Exercise description:
Instruction for the data below: set down exactly the lines from the line with "mug: none [51,334,104,383]" to the line with "mug: present [24,339,94,399]", inclusive, and no others.

Dataset entries:
_ _ _

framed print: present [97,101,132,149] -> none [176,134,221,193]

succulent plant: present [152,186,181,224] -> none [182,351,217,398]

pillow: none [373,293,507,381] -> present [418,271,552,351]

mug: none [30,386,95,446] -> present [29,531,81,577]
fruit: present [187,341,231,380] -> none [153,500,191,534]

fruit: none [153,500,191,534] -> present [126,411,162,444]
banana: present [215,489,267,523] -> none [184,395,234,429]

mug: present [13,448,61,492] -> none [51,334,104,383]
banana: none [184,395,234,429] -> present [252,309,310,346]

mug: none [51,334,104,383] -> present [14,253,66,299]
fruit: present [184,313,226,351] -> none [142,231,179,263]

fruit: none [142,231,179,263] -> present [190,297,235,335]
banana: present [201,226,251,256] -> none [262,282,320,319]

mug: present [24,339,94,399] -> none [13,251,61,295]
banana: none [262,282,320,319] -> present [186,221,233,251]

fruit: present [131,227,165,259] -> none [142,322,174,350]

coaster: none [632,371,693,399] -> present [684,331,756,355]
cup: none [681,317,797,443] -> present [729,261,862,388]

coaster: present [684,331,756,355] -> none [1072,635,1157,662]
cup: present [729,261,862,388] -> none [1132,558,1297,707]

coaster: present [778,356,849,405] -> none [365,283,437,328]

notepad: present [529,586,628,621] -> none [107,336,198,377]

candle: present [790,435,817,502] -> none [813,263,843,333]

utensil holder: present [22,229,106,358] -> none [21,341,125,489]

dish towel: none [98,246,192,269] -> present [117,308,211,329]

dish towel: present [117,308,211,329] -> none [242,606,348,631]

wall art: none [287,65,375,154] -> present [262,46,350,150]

_ _ _

Solved problem:
mug: none [51,334,104,383] -> present [14,253,66,299]
fruit: present [184,313,226,351] -> none [142,231,179,263]

fruit: none [142,231,179,263] -> present [190,297,235,335]
banana: present [201,226,251,256] -> none [262,282,320,319]

mug: present [24,339,94,399] -> none [13,251,61,295]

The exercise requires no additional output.